Because manufactured fertilizers contain precisely the same plant nutrients in the chemical forms that are provided in nature, they are not in themselves environmentally harmful. However, it is important that the timing and rate of fertilizer or manure application are correct, calculated to optimize crop production and minimize adverse environmental pollution from nutrient losses.

The nitrate ion is particularly mobile in soil and problems occur if excessive amounts of nitrogen fertilizers or animal manures are used. This is because any unused nitrate remains in the soil and there is a risk that it will leach into the water courses.

Phosphate ions applied in fertilizer and manure become tightly bound to soil particles and are not normally leached.
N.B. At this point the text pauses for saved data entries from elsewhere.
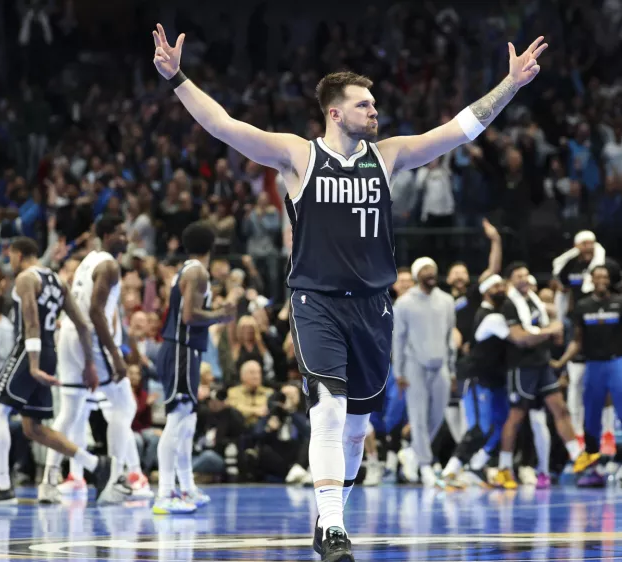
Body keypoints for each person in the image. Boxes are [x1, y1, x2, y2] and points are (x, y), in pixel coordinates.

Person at [152, 21, 547, 562]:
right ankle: (334, 525)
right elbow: (223, 125)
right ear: (334, 112)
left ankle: (328, 514)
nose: (374, 111)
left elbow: (460, 129)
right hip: (316, 301)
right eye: (364, 104)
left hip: (373, 307)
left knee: (358, 429)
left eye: (374, 103)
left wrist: (511, 85)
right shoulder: (298, 155)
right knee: (329, 411)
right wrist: (177, 79)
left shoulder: (388, 156)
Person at [0, 237, 128, 506]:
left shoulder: (26, 278)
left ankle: (2, 485)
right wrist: (89, 364)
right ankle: (97, 465)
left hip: (29, 350)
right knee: (34, 429)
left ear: (18, 254)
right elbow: (82, 325)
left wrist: (32, 364)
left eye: (11, 256)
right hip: (49, 352)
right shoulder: (56, 280)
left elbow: (31, 321)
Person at [39, 216, 150, 503]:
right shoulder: (109, 265)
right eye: (118, 233)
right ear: (104, 235)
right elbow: (96, 312)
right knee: (125, 405)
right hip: (89, 338)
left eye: (125, 233)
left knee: (71, 410)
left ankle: (49, 479)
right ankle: (114, 479)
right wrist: (115, 355)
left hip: (69, 335)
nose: (124, 238)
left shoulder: (89, 259)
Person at [152, 222, 238, 515]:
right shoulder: (198, 271)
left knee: (187, 422)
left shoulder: (187, 269)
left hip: (184, 350)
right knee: (177, 419)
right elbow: (190, 317)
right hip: (180, 349)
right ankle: (164, 492)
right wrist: (221, 315)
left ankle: (185, 485)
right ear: (211, 246)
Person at [490, 262, 596, 489]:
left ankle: (577, 455)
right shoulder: (510, 305)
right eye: (518, 276)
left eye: (526, 275)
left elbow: (556, 323)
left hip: (542, 364)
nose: (524, 279)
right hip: (522, 366)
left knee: (561, 408)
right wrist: (546, 332)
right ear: (510, 282)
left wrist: (544, 331)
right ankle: (504, 468)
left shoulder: (534, 301)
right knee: (516, 417)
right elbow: (521, 338)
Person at [552, 266, 622, 488]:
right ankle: (594, 468)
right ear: (591, 281)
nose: (602, 280)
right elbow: (577, 340)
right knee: (591, 418)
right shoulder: (583, 307)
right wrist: (562, 362)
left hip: (618, 363)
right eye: (598, 277)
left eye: (605, 277)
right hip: (593, 365)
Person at [440, 273, 510, 485]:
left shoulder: (497, 313)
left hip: (495, 379)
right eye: (496, 286)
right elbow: (520, 338)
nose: (501, 289)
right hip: (476, 377)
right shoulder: (490, 316)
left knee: (501, 425)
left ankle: (477, 466)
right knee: (480, 427)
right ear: (486, 291)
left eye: (502, 284)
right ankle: (449, 472)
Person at [392, 257, 456, 486]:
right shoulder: (404, 303)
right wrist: (398, 372)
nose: (430, 273)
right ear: (418, 274)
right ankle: (425, 465)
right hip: (413, 366)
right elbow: (397, 339)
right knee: (417, 416)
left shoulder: (447, 301)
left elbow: (450, 337)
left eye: (433, 269)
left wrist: (453, 367)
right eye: (425, 269)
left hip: (441, 366)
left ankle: (412, 453)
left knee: (437, 416)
Some phosphate ions however are found in rivers and they come from soil which has been eroded into the water course.

Nevertheless, even very small amounts of phosphate transferred to water can lead to nutrient enrichment of the water - eutrophication - which stimulates plant growth. Decomposition of excessive plant growth requires large amounts of oxygen and this decreases the amount available for fish and other aquatic animals leading to their death and, in extreme cases, eventual conversion of a waterway into an anaerobic waterbody which is toxic to vertebrates and smells badly.